- _Your instructions_: List every line below containing "color".

Front-end code edit data
┄┄┄┄┄┄┄┄┄┄

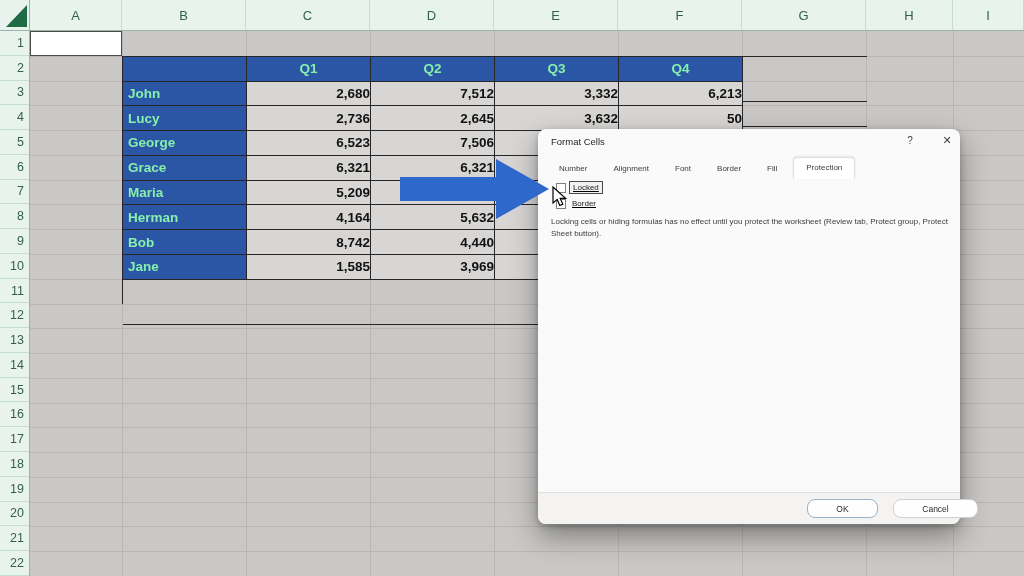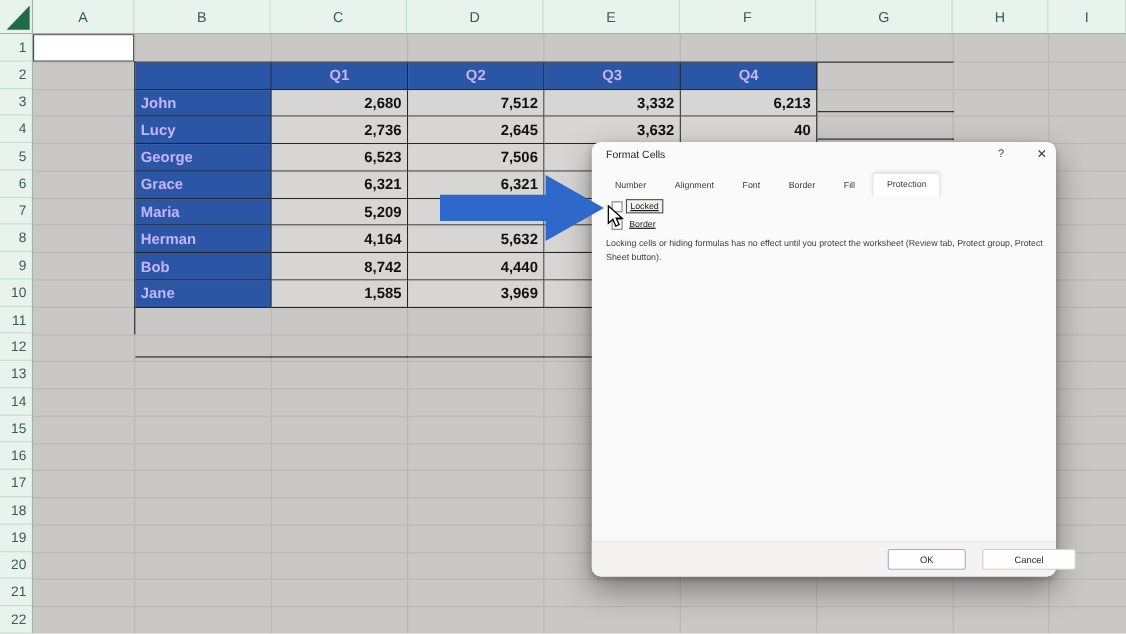--- a/index.html
+++ b/index.html
@@ -33,7 +33,7 @@
            border-left:1px solid #262626; border-top:1px solid #262626; z-index:3; }
   .cell { border-right:1px solid #262626; border-bottom:1px solid #262626;
           font-weight:bold; font-size:13.5px; display:flex; align-items:center; overflow:hidden; }
-  .blue    { background:#2b55a5; color:#c4b5fd; }
+  .blue    { background:#2b55a5; color:#86efac; }
   .totfill { background:#b0bacb; color:#111111;margin-top:44px; }
   .datacell{ background:#d7d6d4; color:#111111; }
   .num { justify-content:flex-end; padding-right:5px; }

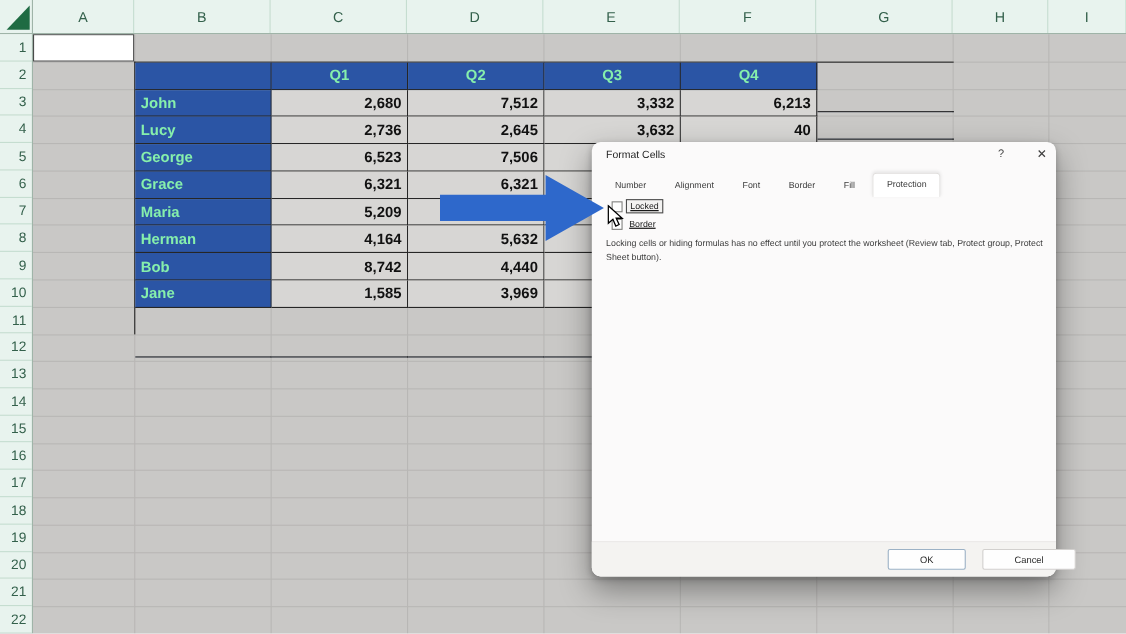--- a/index.html
+++ b/index.html
@@ -36,7 +36,7 @@
   .blue    { background:#2b55a5; color:#86efac; }
   .totfill { background:#b0bacb; color:#111111;margin-top:44px; }
   .datacell{ background:#d7d6d4; color:#111111; }
-  .num { justify-content:flex-end; padding-right:5px; }
+  .num { justify-content:flex-end; }
   .ctr { justify-content:center; }
   .lbl { padding-left:5px; }
 

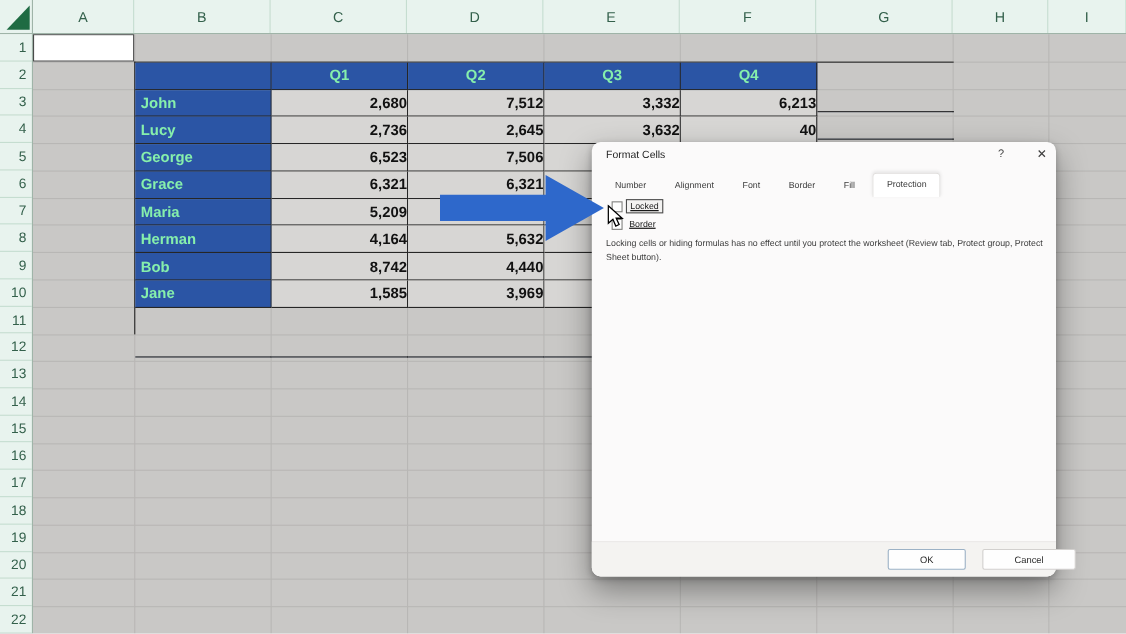--- a/index.html
+++ b/index.html
@@ -167,7 +167,7 @@
       <div class="cell num datacell">2,736</div>
       <div class="cell num datacell">2,645</div>
       <div class="cell num datacell">3,632</div>
-      <div class="cell num datacell">40</div>
+      <div class="cell num datacell">50</div>
       <div class="cell num totfill">9,073</div>
       <div class="cell blue lbl">George</div>
       <div class="cell num datacell">6,523</div>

┄┄┄┄┄┄┄┄┄┄

- _Problem solution_:
-  .blue    { background:#2b55a5; color:#c4b5fd; }
+  .blue    { background:#2b55a5; color:#86efac; }
   .totfill { background:#b0bacb; color:#111111;margin-top:44px; }
   .datacell{ background:#d7d6d4; color:#111111; }
   .blue    { background:#2b55a5; color:#86efac; }
   .totfill { background:#b0bacb; color:#111111;margin-top:44px; }
   .datacell{ background:#d7d6d4; color:#111111; }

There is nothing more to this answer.